Face à l'escalade, les ministres des Affaires étrangères de l'UE, puis les ministres de la Défense de l'Otan se retrouvent à Bruxelles pour trouver une difficile position commune sur la Libye, notamment sur une éventuelle zone d'exclusion aérienne.

Au programme des discussions: «faire en sorte que les violences contre les populations civiles en Libye cessent et qu'en tout cas la communauté internationale prenne toutes les dispositions qu'elle peut prendre», a indiqué un haut responsable de l'UE.

De son côté, M. Kadhafi a dépêché au Caire un membre de son cercle rapproché. Un autre émissaire a rencontré mercredi le chef de la diplomatie portugaise, Luis Amado, et un troisième devait s'entretenir jeudi avec le secrétaire d'Etat grec aux Affaires étrangères.

Parallèlement, deux émissaires du Conseil national installé à Benghazi, siège de la contestation à près de 1'000 km à l'est de Tripoli, doivent être reçus par le président français Nicolas Sarkozy, alors qu'un autre a rencontré la présidente suisse Micheline Calmy-Rey.

M. Abdeljalil, chef du Conseil national a appelé à l'aide la communauté internationale, affirmant que dans le cas contraire «Kadhafi anéantira» le pays. Il a de nouveau demandé la mise en place d'une zone d'exclusion aérienne pour empêcher le bombardement des insurgés ou civils, tout en soulignant ne pas vouloir de soldats étrangers sur le sol libyen.

Le régime de Kadhafi a promis une récompense de 410'000 dollars à toute personne lui livrant M. Abdeljalil.

400 morts et 2'000 blessés dans l'est

Selon des médecins à Benghazi, l'insurrection a fait au moins 400 morts et 2'000 blessés dans l'Est depuis le début du soulèvement.

Sur cette période, les combats ont poussé à la fuite près de 200.000 personnes.

Mouammar Kadhafi, qui a juré de réprimer dans le sang la rébellion, a réaffirmé la veille qu'il ne quitterait pas le pouvoir, malgré les sanctions internationales et l'ouverture d'une enquête de la Cour pénale internationale pour crimes contre l'humanité.
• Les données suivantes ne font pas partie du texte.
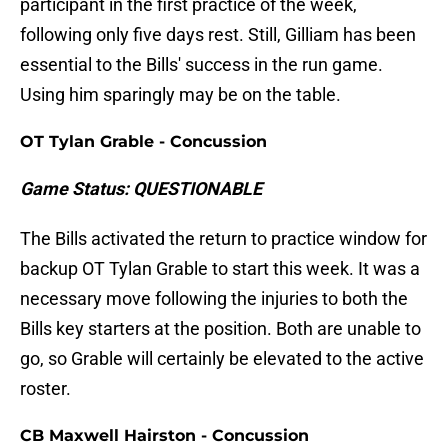
participant in the first practice of the week,
following only five days rest. Still, Gilliam has been
essential to the Bills' success in the run game.
Using him sparingly may be on the table.
OT Tylan Grable - Concussion
Game Status: QUESTIONABLE
The Bills activated the return to practice window for
backup OT Tylan Grable to start this week. It was a
necessary move following the injuries to both the
Bills key starters at the position. Both are unable to
go, so Grable will certainly be elevated to the active
roster.
CB Maxwell Hairston - Concussion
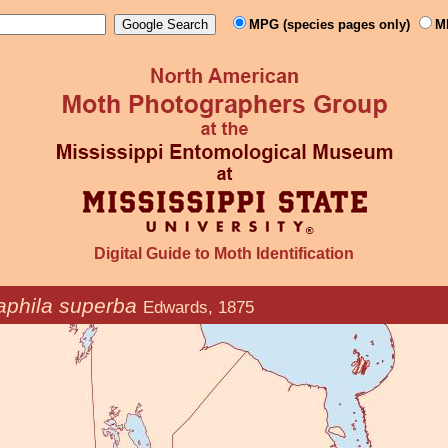
MPG (species pages only)
M
Digital Guide to Moth Identification
phila superba
Edwards, 1875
Il a aussi estimé qu'en cas de mise en place d'une zone d'exclusion aérienne, «les Libyens verront ce que ces pays veulent vraiment faire -prendre leur pétrole- et ils prendront alors les armes».

«Si Al-Qaïda réussit à s'emparer de la Libye, alors la région tout entière, jusqu'en Israël, sera la proie du chaos», a ajouté le dirigeant libyen qui accuse les rebelles d'être soutenus par le réseau extrémiste.

Enfin, trois journalistes de la BBC en reportage en Libye ont été «arrêtés et battus» puis ont subi un simulacre d'exécution, avant d'être libérés, selon leur chaîne. (afp)

Il faut se préparer au pire, affirme le président du CICR

Le nombre de victimes civiles est clairement en hausse en Libye. «Nous devons craindre une intensification du conflit et l'arrivée de nombreux blessés dans les hôpitaux», a déclaré jeudi le président du CICR. Il faut se préparer au pire, a-t- il dit.

«Nous sommes très préoccupés par le manque d'accès humanitaire dans l'ouest de la Libye», a dit à la presse le président du Comité international de la Croix-Rouge (CICR). Il a rappelé les règles de base applicables dans ce contexte.

«Les parties concernéesres doivent faire une distinction entre cibles civiles et militaires. Il est interdit d'attaquer les civils. Répandre la terreur parmi la population est interdit. Le personnel et les installations médicales ne doivent pas non plus être attaquées», a affirmé M. Kellenberger.

«Nous voyons un nombre accru de civils blessés arriver dans les hôpitaux et nous sommes très inquiets», a insisté M. Kellenberger. Le CICR continue de travailler pour obtenir l'accès à la partie occidentale du pays contrôlée par les forces pro-Kadhafi.